## Action item
Give a verbatim copy of the data, leaving the pictures out.

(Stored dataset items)
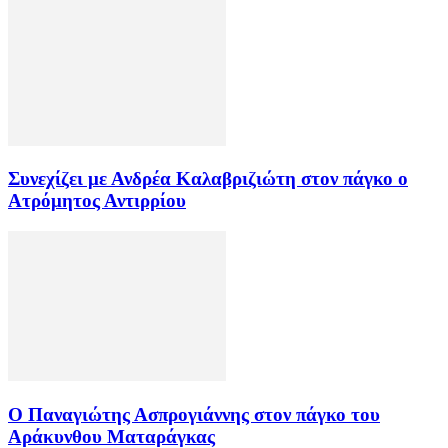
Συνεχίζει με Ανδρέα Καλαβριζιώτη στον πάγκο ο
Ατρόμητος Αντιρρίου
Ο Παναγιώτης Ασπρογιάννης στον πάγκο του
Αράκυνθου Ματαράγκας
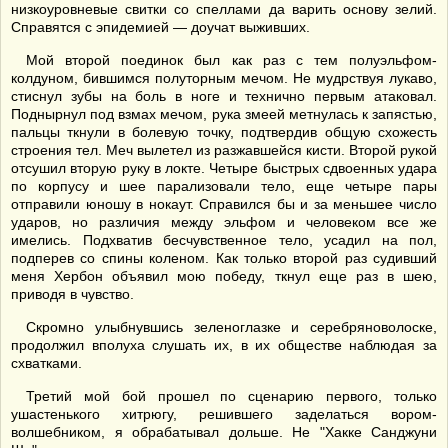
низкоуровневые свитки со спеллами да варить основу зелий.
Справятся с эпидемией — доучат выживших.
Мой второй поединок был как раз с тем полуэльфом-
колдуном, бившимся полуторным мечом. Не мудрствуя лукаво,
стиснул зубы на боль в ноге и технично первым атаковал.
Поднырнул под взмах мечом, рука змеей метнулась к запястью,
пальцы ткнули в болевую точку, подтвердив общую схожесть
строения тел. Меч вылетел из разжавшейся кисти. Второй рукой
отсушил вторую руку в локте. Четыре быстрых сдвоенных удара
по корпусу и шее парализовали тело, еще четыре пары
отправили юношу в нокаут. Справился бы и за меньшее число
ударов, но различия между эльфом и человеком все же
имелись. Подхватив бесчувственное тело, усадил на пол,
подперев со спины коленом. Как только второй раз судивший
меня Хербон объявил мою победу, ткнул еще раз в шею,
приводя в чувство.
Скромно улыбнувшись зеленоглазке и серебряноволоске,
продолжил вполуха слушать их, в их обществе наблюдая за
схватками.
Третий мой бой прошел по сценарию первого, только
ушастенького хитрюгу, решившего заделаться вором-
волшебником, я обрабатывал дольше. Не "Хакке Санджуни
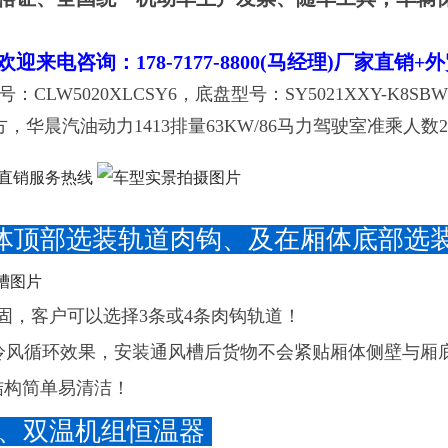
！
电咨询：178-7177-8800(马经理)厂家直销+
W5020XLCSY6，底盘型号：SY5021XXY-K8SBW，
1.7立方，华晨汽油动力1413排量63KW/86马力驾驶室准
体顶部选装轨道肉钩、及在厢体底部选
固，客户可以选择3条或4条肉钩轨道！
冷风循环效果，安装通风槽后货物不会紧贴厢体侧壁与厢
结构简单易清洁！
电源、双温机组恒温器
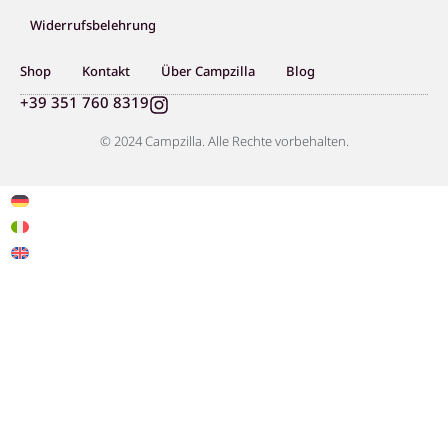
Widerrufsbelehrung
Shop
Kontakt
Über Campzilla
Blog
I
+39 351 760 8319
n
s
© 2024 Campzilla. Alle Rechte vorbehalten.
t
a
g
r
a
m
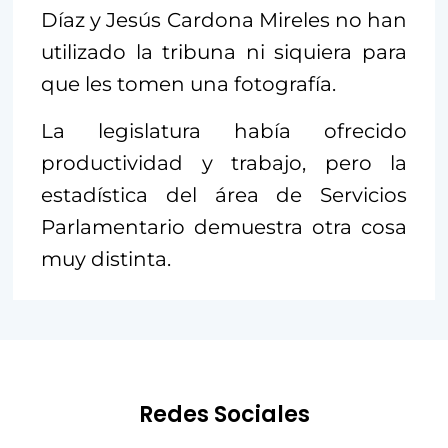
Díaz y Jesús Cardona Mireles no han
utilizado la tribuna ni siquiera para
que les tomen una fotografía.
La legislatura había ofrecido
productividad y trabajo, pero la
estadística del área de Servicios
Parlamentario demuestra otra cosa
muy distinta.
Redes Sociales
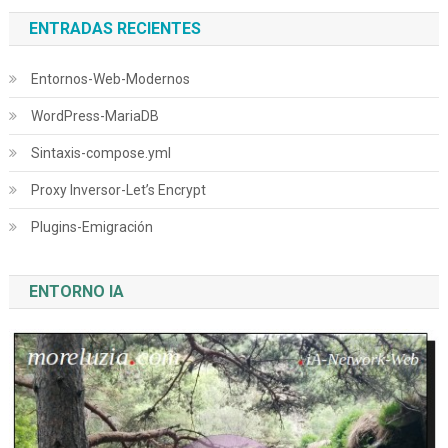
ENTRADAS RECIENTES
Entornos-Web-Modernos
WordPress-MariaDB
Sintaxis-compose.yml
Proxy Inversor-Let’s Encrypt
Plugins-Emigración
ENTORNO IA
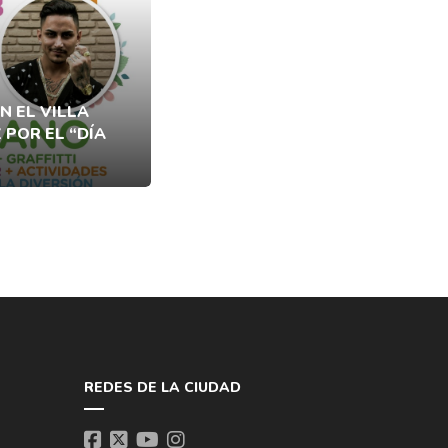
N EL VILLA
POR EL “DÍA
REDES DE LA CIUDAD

## Result of this task
Συνεχίζει με Ανδρέα Καλαβριζιώτη στον πάγκο ο
Ατρόμητος Αντιρρίου
Ο Παναγιώτης Ασπρογιάννης στον πάγκο του
Αράκυνθου Ματαράγκας
низкоуровневые свитки со спеллами да варить основу зелий.
Справятся с эпидемией — доучат выживших.
Мой второй поединок был как раз с тем полуэльфом-
колдуном, бившимся полуторным мечом. Не мудрствуя лукаво,
стиснул зубы на боль в ноге и технично первым атаковал.
Поднырнул под взмах мечом, рука змеей метнулась к запястью,
пальцы ткнули в болевую точку, подтвердив общую схожесть
строения тел. Меч вылетел из разжавшейся кисти. Второй рукой
отсушил вторую руку в локте. Четыре быстрых сдвоенных удара
по корпусу и шее парализовали тело, еще четыре пары
отправили юношу в нокаут. Справился бы и за меньшее число
ударов, но различия между эльфом и человеком все же
имелись. Подхватив бесчувственное тело, усадил на пол,
подперев со спины коленом. Как только второй раз судивший
меня Хербон объявил мою победу, ткнул еще раз в шею,
приводя в чувство.
Скромно улыбнувшись зеленоглазке и серебряноволоске,
продолжил вполуха слушать их, в их обществе наблюдая за
схватками.
Третий мой бой прошел по сценарию первого, только
ушастенького хитрюгу, решившего заделаться вором-
волшебником, я обрабатывал дольше. Не "Хакке Санджуни
！
电咨询：178-7177-8800(马经理)厂家直销+
W5020XLCSY6，底盘型号：SY5021XXY-K8SBW，
1.7立方，华晨汽油动力1413排量63KW/86马力驾驶室准
体顶部选装轨道肉钩、及在厢体底部选
固，客户可以选择3条或4条肉钩轨道！
冷风循环效果，安装通风槽后货物不会紧贴厢体侧壁与厢
结构简单易清洁！
电源、双温机组恒温器
Widerrufsbelehrung
Shop
Kontakt
Über Campzilla
Blog
I
+39 351 760 8319
n
s
© 2024 Campzilla. Alle Rechte vorbehalten.
t
a
g
r
a
m
Díaz y Jesús Cardona Mireles no han
utilizado la tribuna ni siquiera para
que les tomen una fotografía.
La legislatura había ofrecido
productividad y trabajo, pero la
estadística del área de Servicios
Parlamentario demuestra otra cosa
muy distinta.
Redes Sociales
ENTRADAS RECIENTES
Entornos-Web-Modernos
WordPress-MariaDB
Sintaxis-compose.yml
Proxy Inversor-Let’s Encrypt
Plugins-Emigración
ENTORNO IA
N EL VILLA
POR EL “DÍA
REDES DE LA CIUDAD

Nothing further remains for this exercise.